After a damning report from New York Attorney General Letitia James this week, Gov. Cuomo and his staff finally released mortality data that adds to the toll that COVID-19 has taken on the state’s nursing-home residents. It’s a start — but it mustn’t be the end of it: The state needs to keep critical nursing-home data coming, and on a timely basis.

On Thursday, New York’s attorney general released a review in which she estimated the total number of nursing-home residents who have perished from COVID-19 has been undercounted by the Department of Health by more than 50 percent. Shortly afterward, Health Commissioner Howard Zucker finally released long-sought information about the number of nursing-home residents who died from the disease after having been transferred to the hospital.

As a result, the contentious issue of the department’s management of COVID-19 in this setting has catapulted to the top of the news cycle again, especially as related to the infamous March 25 directive that nursing homes must accept COVID patients for admission.

Yet as outrageous as it was to be kept in the dark for so long about the number of residents who died of the disease after being transferred to hospitals, even more shocking is that we continue to ignore trends about current, ongoing nursing-home deaths. Why is it that we are not informed about whether or not residents are dying at the same rate now as they did in the spring? Are the numbers going up, down or sideways?

You certainly won’t learn anything about this issue from Gov. Cuomo’s press conferences. In these, he covers in exquisite detail the rolling seven-day average of COVID patients in our hospitals, how many are intubated and what percentage of ICU beds remain. This information is then very helpfully broken down by region.

He does the same with the percentage of positive COVID test results, sometimes described down to the ZIP-code level, making sure we know exactly where, at any given moment, people are being naughty and deserving of scolding.

But why aren’t we similarly informed about what is going on in our nursing homes? Instead, the number of nursing-home residents who die on a daily basis — which used to be regularly acknowledged — is no longer even mentioned or questioned.

Only by visiting the Center for Disease Control’s National Healthcare Safety Network Web page will you realize, for example, that this month New York experienced the highest rate of nursing-home deaths since May, when the CDC first started reporting the information. While this doesn’t include the statistics from the terrible early weeks of the pandemic, the rate is double the highest level reported in the spring. It is utterly shocking that this has not been acknowledged.

Why aren’t we told about the seven-day rolling average of positive test results in our nursing homes ? Or deaths? Why aren’t we informed about the regions, counties and ZIP codes in which nursing-home infections and fatalities are occurring? How can we possibly know whether or not our strategy against this insidious enemy, known to specifically prey on this vulnerable population, is actually working?

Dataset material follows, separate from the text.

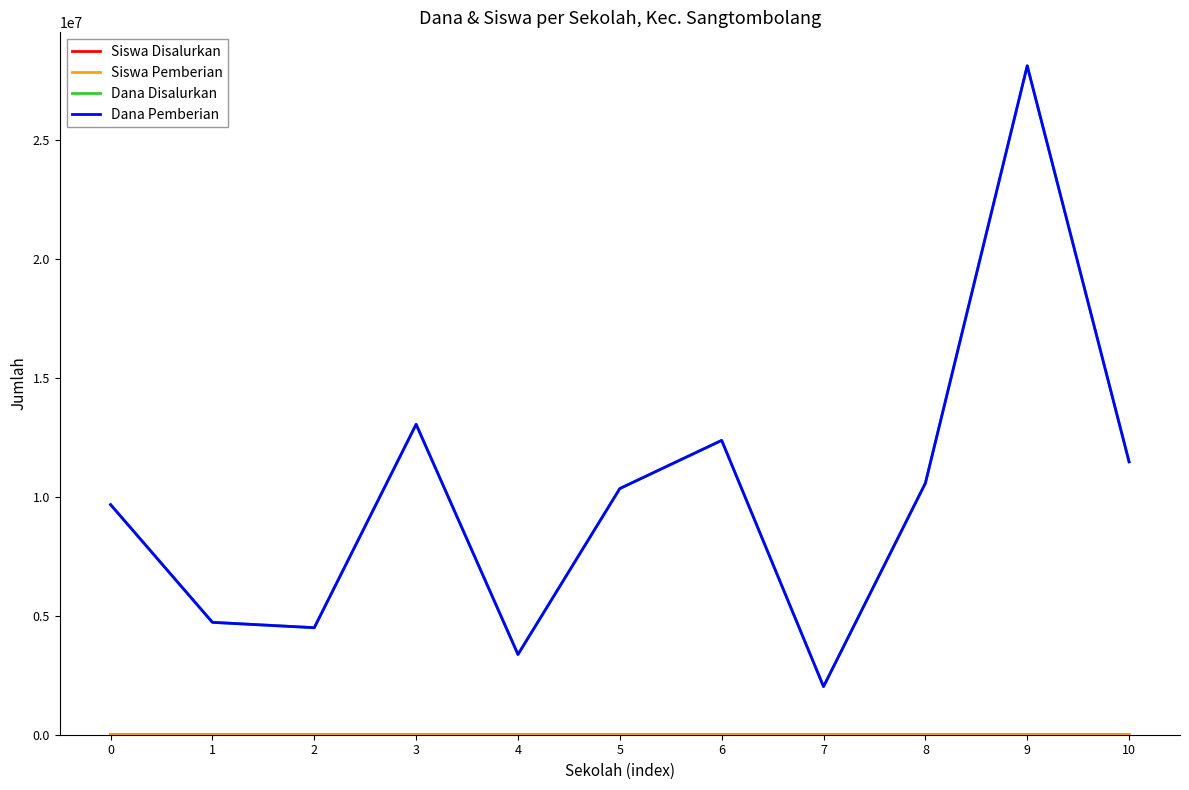

At which category is the sum across all series the highest?

9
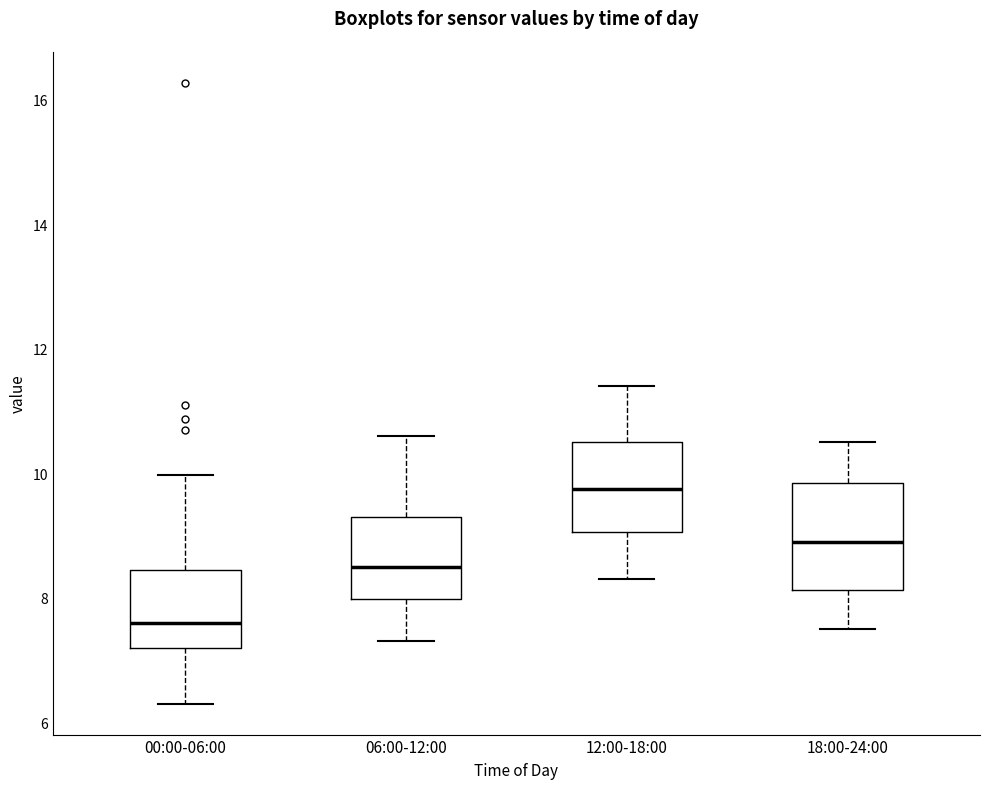

Where is the lower edge of the box for 00:00-06:00 on the y-axis? The values are not printed on the chart, so give them approximately, as read against the axis.

7.2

The governor recently said, “We are at war with COVID.” Well, the nursing homes are the battlefields in which close to half the casualties continue to occur. If we are to have any chance of winning this war, we must make sure to keep the issue of nursing-home COVID infection and death rates in prominent view.

Statistics about this demographic must be posted on the state’s Web site, analyzed by the Department of Health’s epidemiologists, included in its provider webinars and covered in the governor’s press conferences on an ongoing basis. Reporters must inquire about it if that doesn’t occur.

What happened in the state’s nursing homes in the spring was tragic, and the suffering was compounded by a lack of communication and transparency; we can’t allow the same to occur going forward.

Fact is, we can’t improve upon something we don’t know about. If we don’t keep a light on what is going on in our nursing homes, COVID-19 mortalities in this setting will continue to mount.

Elaine Healy is a geriatrician, nursing-home medical director and member of the Infection Control Subcommittee of the Society for Post-Acute and Long Term Care Medicine.